Turbiny wiatrowe wpisały się już na stałe w polski krajobraz. Aby pracowały bez zarzutu ktoś musi o nie dbać. Są to monterzy, serwisanci czy laminatorzy-osoby, które konserwują łopaty przy turbinach. Duża część prac konserwatorskich i monterskich odbywa się na szczycie turbiny. A co jeśli ktoś ulegnie wypadkowi?
Sprawdzili to strażacy z Grupy Ratownictwa Specjalistycznego Ochotniczej Straży Pożarnej z Podolszyc. Akcję zaplanowali na kilka dni przed wyjazdem w okolice Dobrzynia nad Wisłą. W dzień wyjazdu panowała gęsta mgła, ale nie zniechęciło to grupy strażaków. Wręcz odwrotnie, czym trudniej tym lepiej bo w ten sposób przygotowują się do najtrudniejszych nawet akcji.
– To było pierwsze nasze takie doświadczenie. Nie znaliśmy turbin wiatrowych od strony ratowania ludzi. Ten wyjazd pozwolił nam poznać obiekt, który jak się okazało wcale prosty nie jest – tłumaczył nam Łukasz Jakubowski, ratownik z grupy.
Na miejscu, ośmiu strażaków najpierw wypróbowało sprzęt ratowniczy i sprawdzili jak wygląda turbina od środka. Rozpoznali teren wokół obiektu. Przeprowadzili kilka ćwiczeń na tzw. rozgrzewkę. Potem „ratowali” człowieka, który uległ wypadkowi w środku turbiny, ale był przytomny. Zniesienie rannego po schodach byłoby praktycznie nie możliwe. Zatem strażacy transportowali „rannego” po zewnętrznej stronie wieży.

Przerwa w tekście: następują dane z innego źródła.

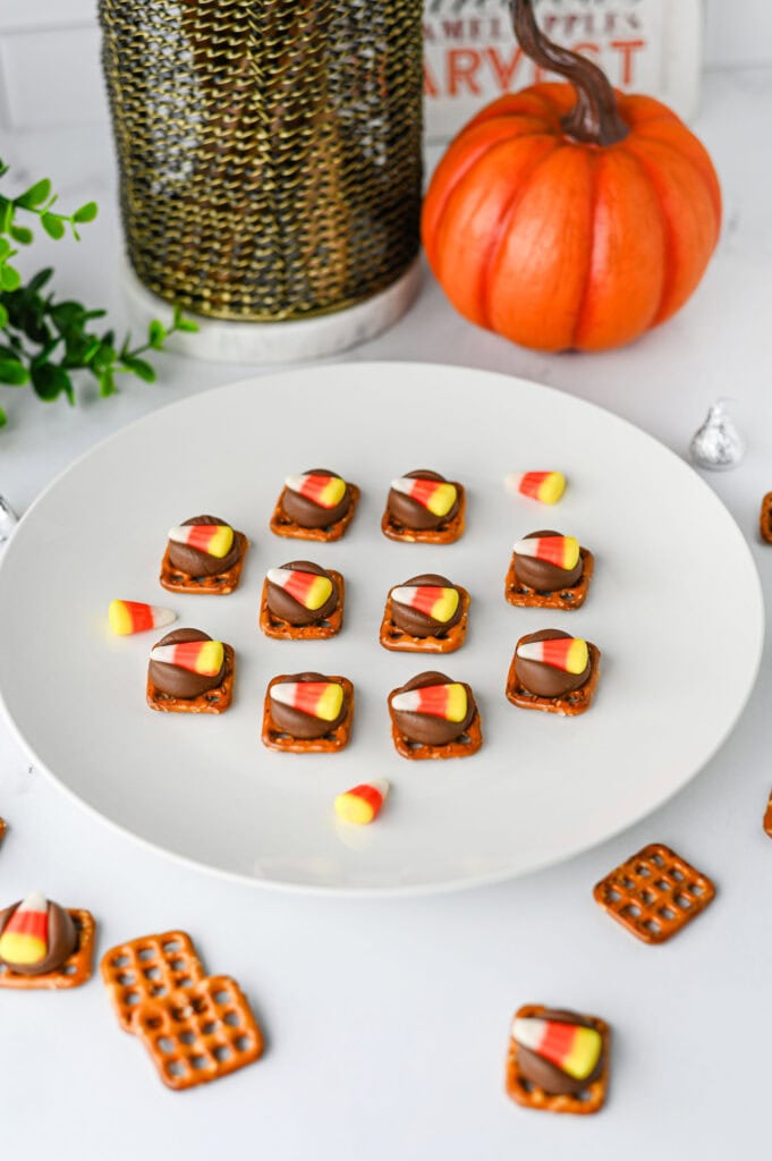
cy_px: 580
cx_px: 386
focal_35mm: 50
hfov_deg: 26.9
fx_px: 1611
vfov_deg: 39.6
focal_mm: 50
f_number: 4
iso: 200
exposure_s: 1/125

– Była to trudna akcja. Najgorzej było z wyniesieniem poszkodowanego. Tam w środku jest bardzo mało przestrzeni, praktycznie nie ma ruchu. To bardzo utrudniało działania strażaków – opowiadał nam Jakubowski. Nie ukrywał jednak zadowolenia z tego, że udało się takie ćwiczenia przeprowadzić. – To całkiem nowa sytuacja, nowe doświadczenie. Ale coś takiego cieszy bo nabywamy nowych umiejętności. Nie wiadomo czy kiedyś w ten sposób nie uratujemy komuś życia – tłumaczył. Strażak zaznaczył, że grupa ratowników cały czas poszukuje miejsc, gdzie swobodnie mogą przeprowadzać podobne symulacje wypadków.
Tu apel do firm i osób prywatnych, które mają jakieś pomysły czy widzą w okolicy trudno dostępne miejsce, gdzie może zdarzyć się nieszczęście. Strażacy z Podolszyc chętnie przyjadą. Przećwiczą akcję ratunkową nawet w najtrudniejszych warunkach. Szczególne podziękowania ratownicy z Płocka, kierują do pana Pawła Tepera, którego firma serwisuje i montuje turbiny wiatrowe. To dzięki niemu płoccy ratownicy są dziś przygotowani na ratowanie życia człowieka, który na szczycie turbiny wiatrowej złamie nogę, będzie miał zawał serca czy ulegnie innemu wypadkowi, który nie pozwoli zejść po stromych schodach.